* Assignment *
Would you please write out every record exactly?

* Material to process *
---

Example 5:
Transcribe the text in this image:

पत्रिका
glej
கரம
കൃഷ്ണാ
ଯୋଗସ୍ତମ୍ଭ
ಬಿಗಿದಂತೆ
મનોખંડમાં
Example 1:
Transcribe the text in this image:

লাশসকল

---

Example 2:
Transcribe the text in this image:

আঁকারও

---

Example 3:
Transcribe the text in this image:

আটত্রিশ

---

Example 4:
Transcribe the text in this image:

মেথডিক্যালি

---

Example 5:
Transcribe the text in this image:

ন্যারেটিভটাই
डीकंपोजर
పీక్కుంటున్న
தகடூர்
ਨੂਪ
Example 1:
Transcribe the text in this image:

* Solution *
---

Example 5:
Transcribe the text in this image:

पत्रिका
glej
கரம
കൃഷ്ണാ
ଯୋଗସ୍ତମ୍ଭ
ಬಿಗಿದಂತೆ
મનોખંડમાં
Example 1:
Transcribe the text in this image:

লাশসকল

---

Example 2:
Transcribe the text in this image:

আঁকারও

---

Example 3:
Transcribe the text in this image:

আটত্রিশ

---

Example 4:
Transcribe the text in this image:

মেথডিক্যালি

---

Example 5:
Transcribe the text in this image:

ন্যারেটিভটাই
डीकंपोजर
పీక్కుంటున్న
தகடூர்
ਨੂਪ
Example 1:
Transcribe the text in this image:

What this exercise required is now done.